Então ele conferiu por conta própria. E eu era razoável no quesito beijos. Meu Deus, espero que eu seja razoável no quesito beijos.
— E aí? — perguntei logo em seguida, soando relaxado, engraçado e, de forma alguma, desesperado e inseguro.
O rosto dele estava perto o bastante para que eu pudesse enxergar todos aqueles detalhes tentadores, como a espessura dos cílios, a barba começando a crescer no maxilar e as covinhas no canto da boca.

— Não sei se consigo chegar a uma conclusão precisa com os dados de apenas uma ocorrência.
— Uuuuh. Que científico.
Expandimos o banco de dados. E, quando terminamos, eu me encontrava imprensado no canto do bar, as mãos enfiadas nos bolsos de trás da calça jeans dele, em uma tentativa esfarrapada de fingir que eu não estava apalpando sua bunda sem o menor pudor. Foi quando lembrei que ele sabia meu nome, e o nome do meu pai, provavelmente o nome da minha mãe e talvez tudo o que já havia sido escrito sobre mim, enquanto eu só sabia que ele se chamava "Cam" e que seu beijo tinha um gosto bom.
— Você é? — perguntei, sem ar. E, em resposta ao olhar confuso dele, completei: — Você sabe, cientista. Você não tem cara de quem gosta de ciências.
— Ah. Não. — Ele sorriu, sedutor e delicioso. — Aquilo foi só uma desculpa para continuar te beijando.
— O que você faz da vida então?
— Faço uns frilas, principalmente para sites que se acham o BuzzFeed.
Sabia. Eu sabia, porra. Ele parecia impaciente demais para ignorar todos os meus muitos, muitos defeitos.
— Você é jornalista.
— Essa é uma palavra bem generosa para definir o que eu faço. Eu escrevo aquelas listas de "X coisas sobre Y, você não vai acreditar no item Z" que todo mundo odeia mas lê mesmo assim. — Doze coisas que você não sabia sobre Min Yoongi. A número oito vai te surpreender. — E às vezes eu faço aqueles testes em que você escolhe oito fotos de gatinhos e descobre qual personagem de filmes do John Hughes é.
A versão racional de Yoon, aquela de um universo paralelo onde meu pai não era um bosta famoso e meu ex-namorado não havia vendido todos os meus segredos para os tabloides, tentou me dizer que eu estava exagerando. Infelizmente, eu não dei ouvidos.

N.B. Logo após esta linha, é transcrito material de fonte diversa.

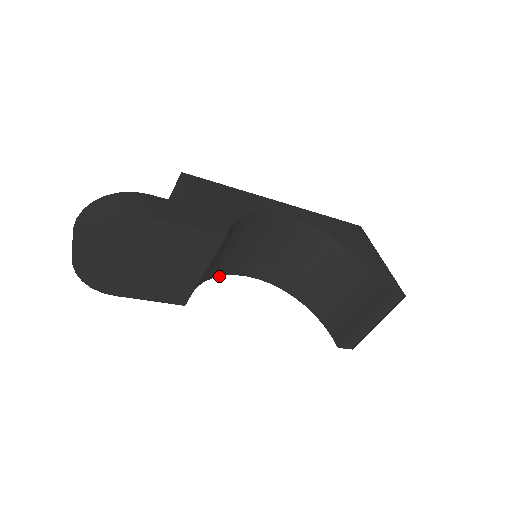
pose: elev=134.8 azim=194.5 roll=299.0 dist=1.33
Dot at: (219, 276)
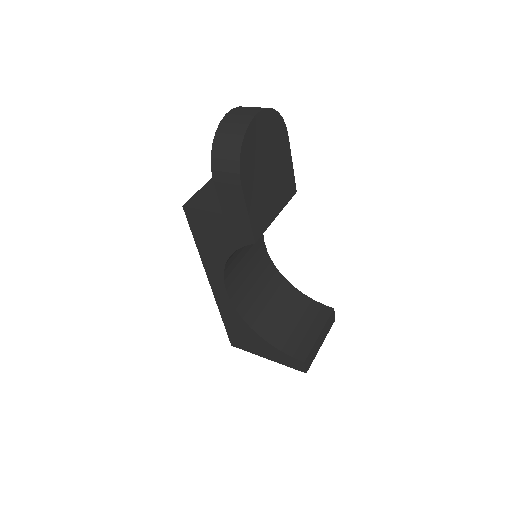
Dot at: (224, 268)
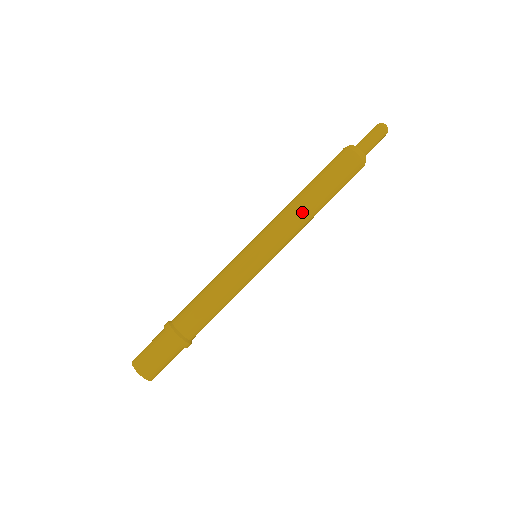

Cam inclinou a cabeça, confuso.
— O que houve? Olha, sei que não é um trabalho lá muito sexy, e nem posso te confortar dizendo que "alguém precisa fazer" porque literalmente ninguém precisa. Mas você ficou esquisito de novo.
— Desculpa. É... complicado.
— Complicado pode ser interessante. — Ele ficou na ponta dos pés para ajeitar uma mecha do meu cabelo, pondo-a atrás da orelha. — E o beijo nós já acertamos. Só precisamos melhorar a parte da conversa.
Abri o que eu esperava que fosse um sorriso provocante.
— Acho melhor focar naquilo em que eu sou bom.
— Vamos combinar assim. Te faço uma pergunta, e se eu
gostar da resposta você pode me beijar de novo.
— Hm, não sei...
— Vamos começar aos poucos. Você já sabe o que eu faço da vida. E você, faz o quê?
Meu coração estava acelerado. E não do jeito bom. Mas,
considerando as perguntas que ele poderia ter feito, aquela parecia inofensiva, certo? Era o tipo de informação que pelo menos duzentos robôs de spam já sabiam.